[Dataset entries]
##########
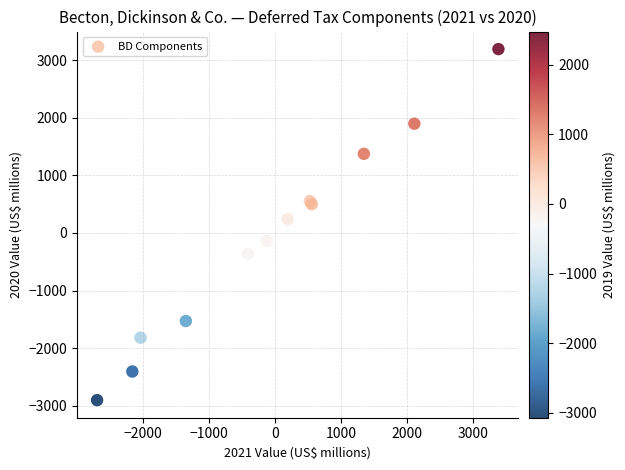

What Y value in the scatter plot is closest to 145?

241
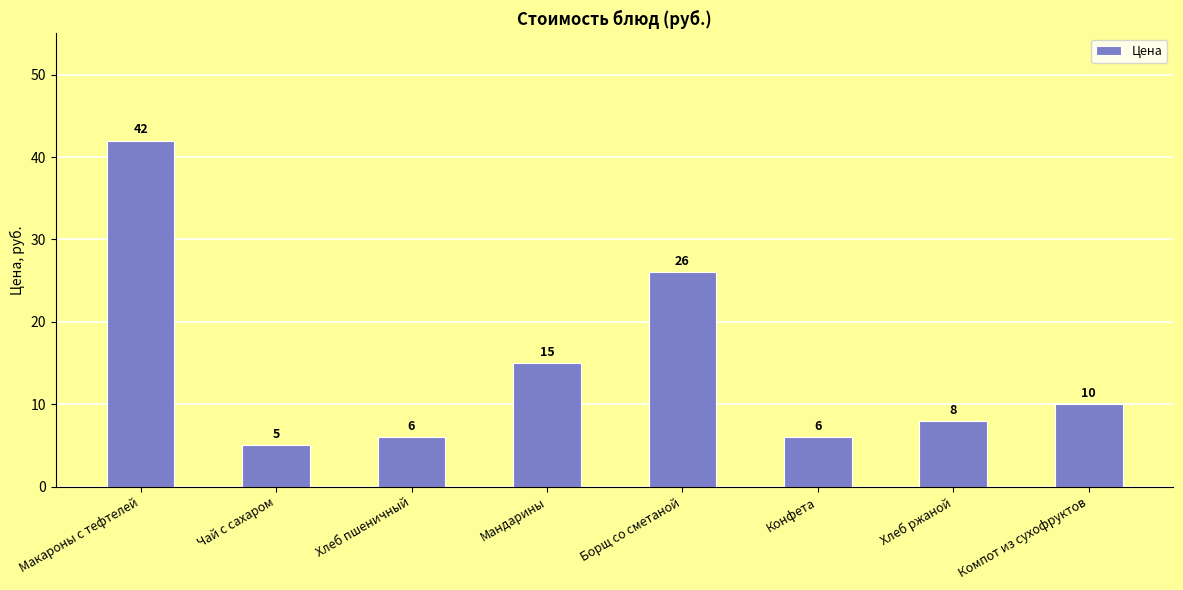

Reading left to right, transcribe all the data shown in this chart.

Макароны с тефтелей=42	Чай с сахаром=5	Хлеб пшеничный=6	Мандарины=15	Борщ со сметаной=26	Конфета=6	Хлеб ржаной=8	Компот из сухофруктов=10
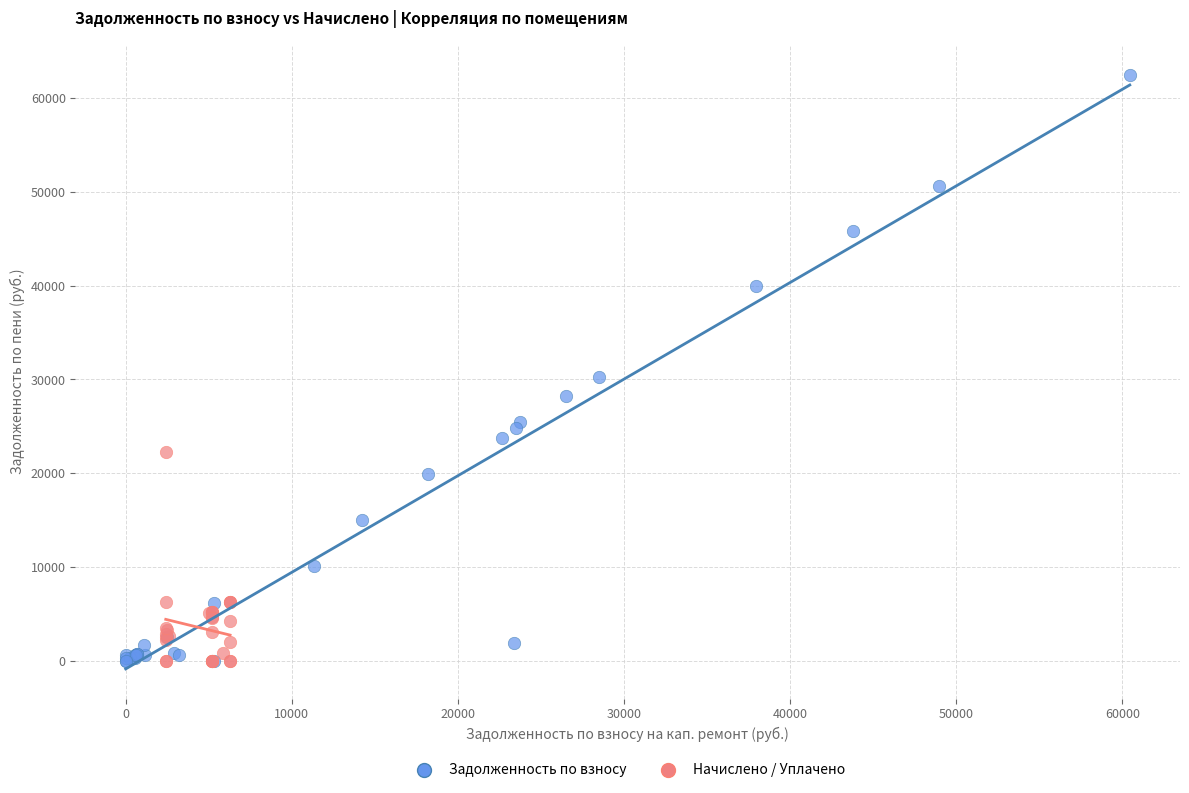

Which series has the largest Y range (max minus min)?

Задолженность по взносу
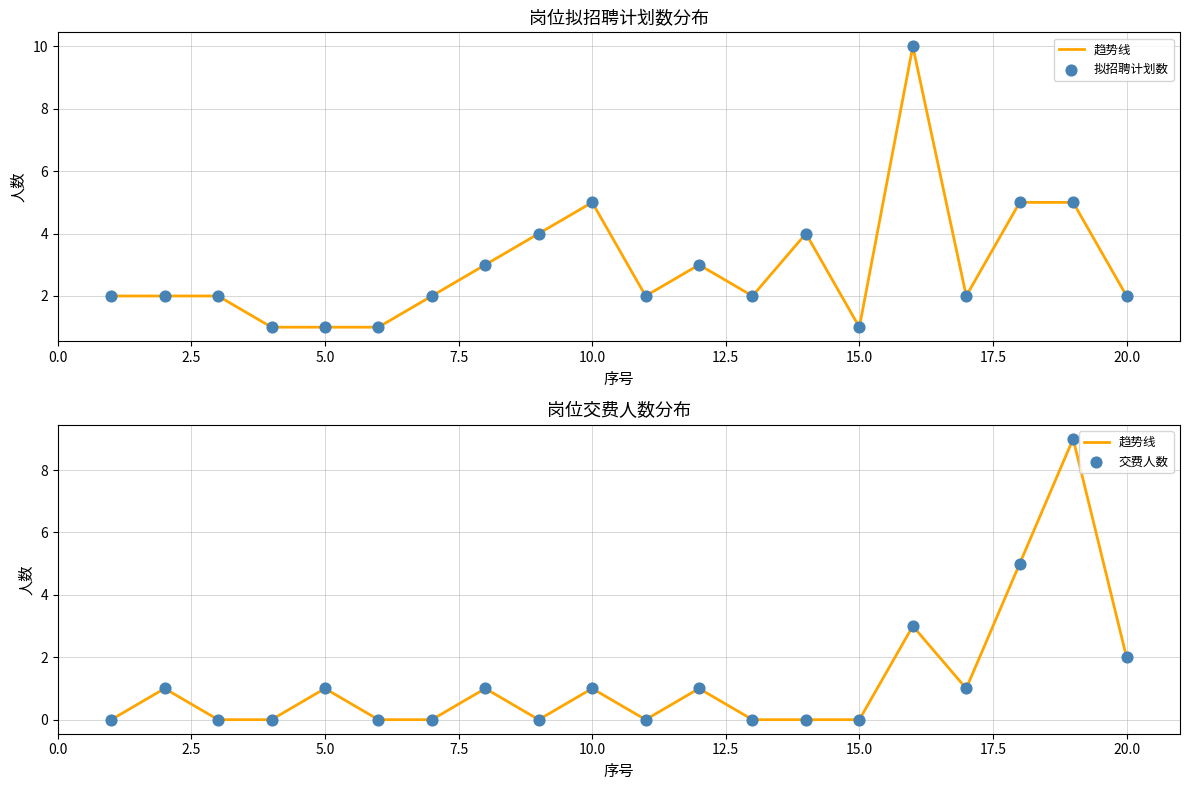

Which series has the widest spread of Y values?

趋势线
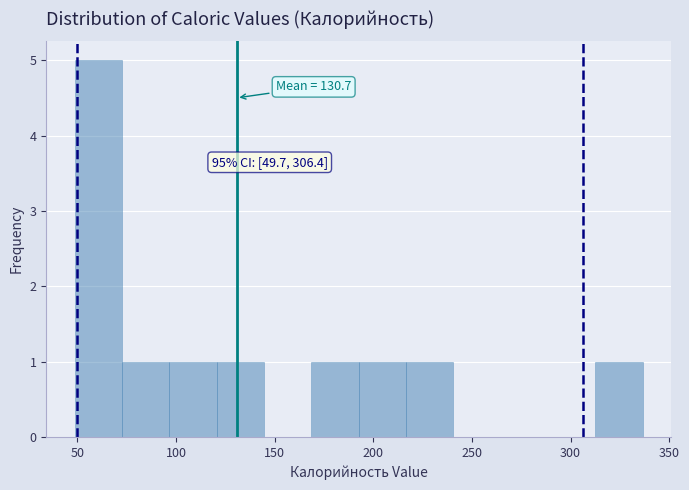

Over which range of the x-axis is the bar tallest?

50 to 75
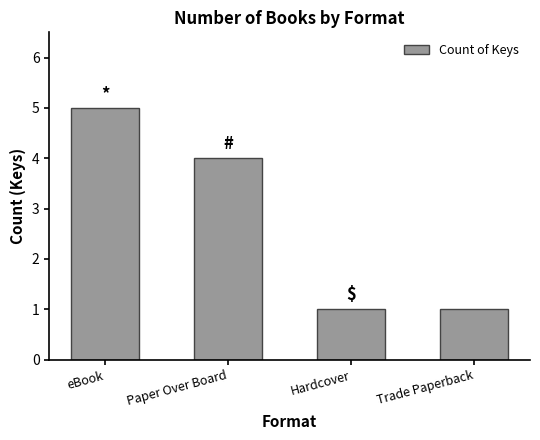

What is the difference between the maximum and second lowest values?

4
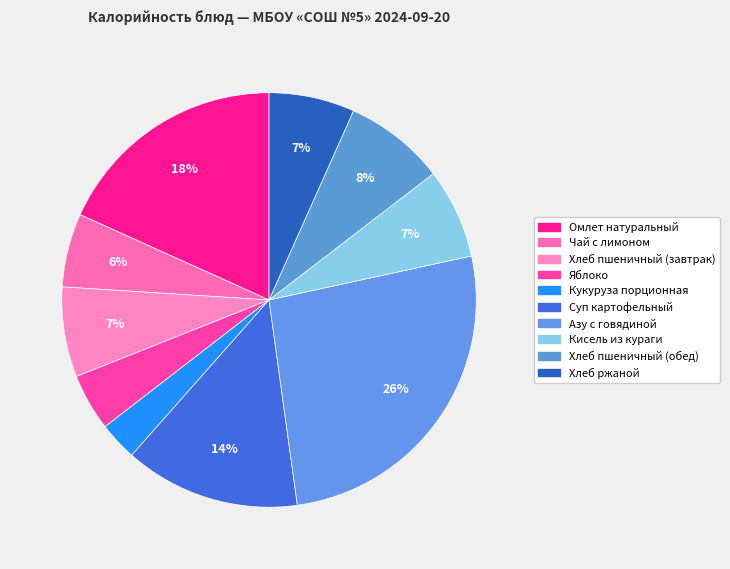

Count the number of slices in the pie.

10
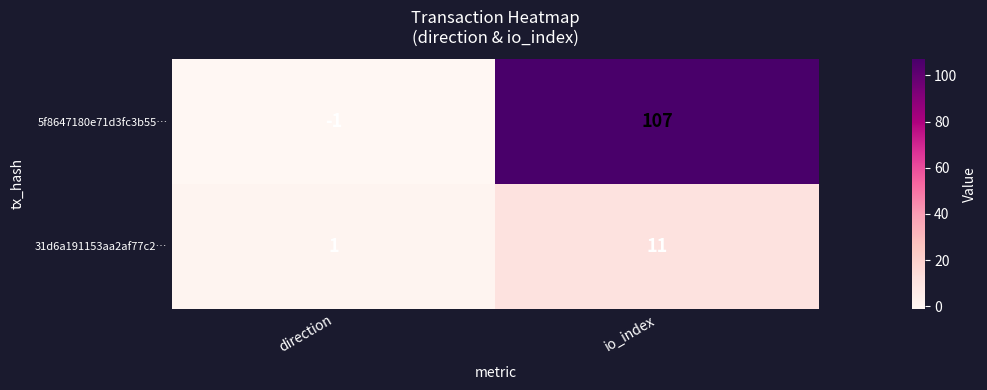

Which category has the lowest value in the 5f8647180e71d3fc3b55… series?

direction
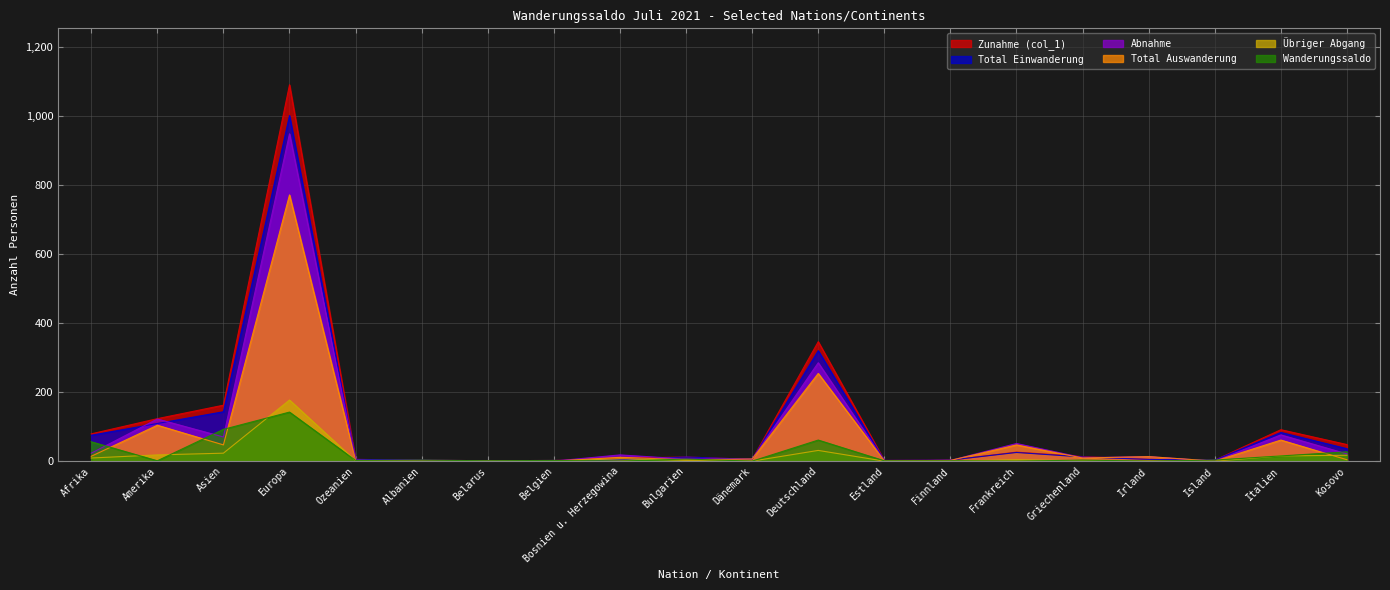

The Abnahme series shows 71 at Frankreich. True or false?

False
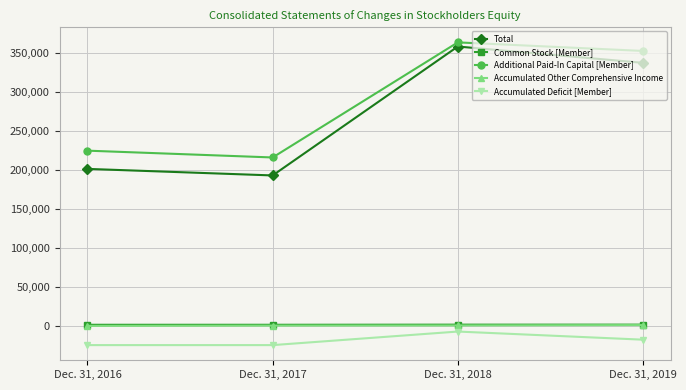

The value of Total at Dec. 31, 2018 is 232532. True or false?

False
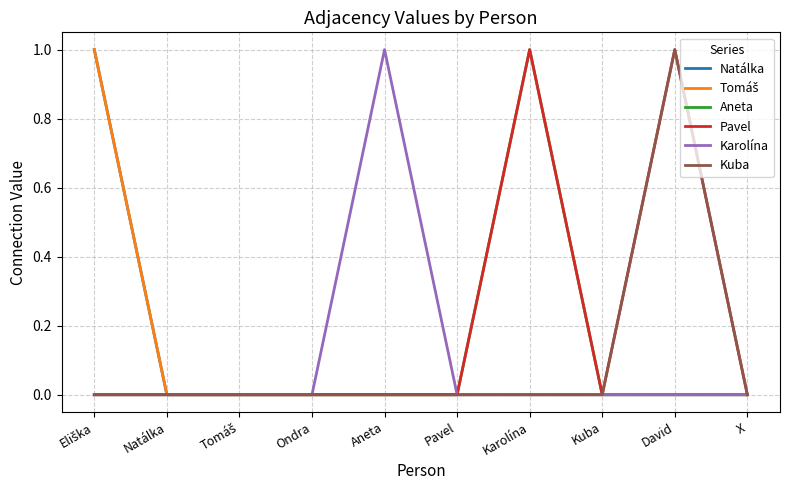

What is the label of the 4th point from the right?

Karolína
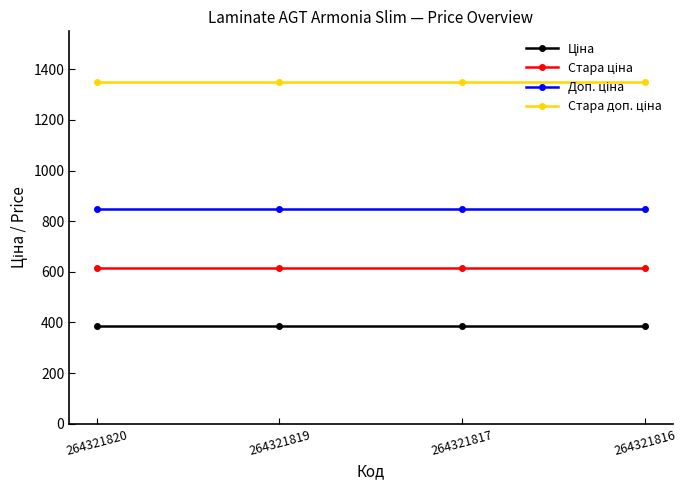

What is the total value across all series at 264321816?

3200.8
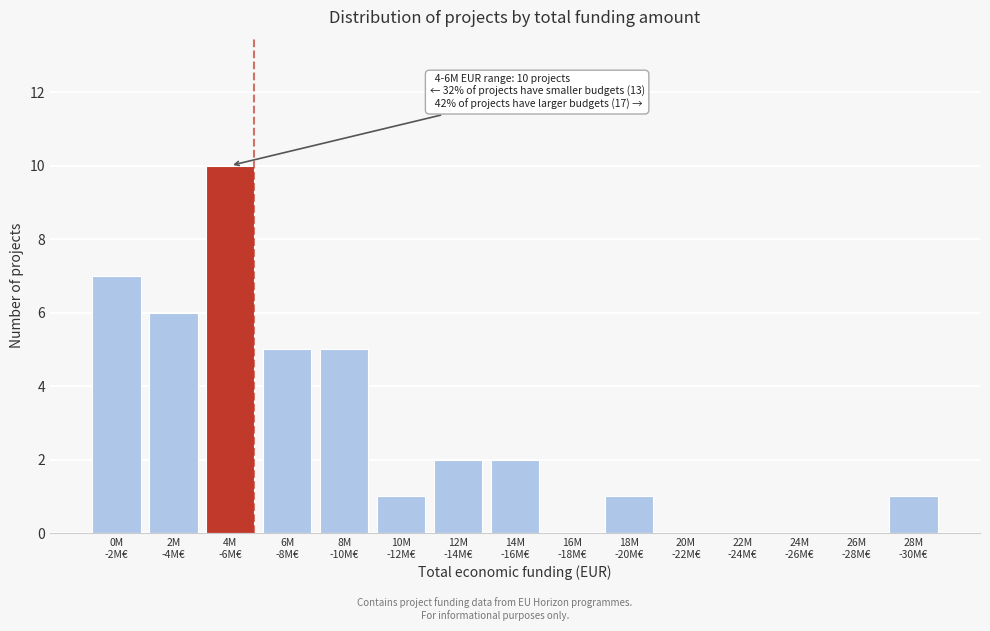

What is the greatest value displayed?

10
##########
» The problem
Tally the lines of the rows above that contain the word "range", and give only the number.

» Answer space
2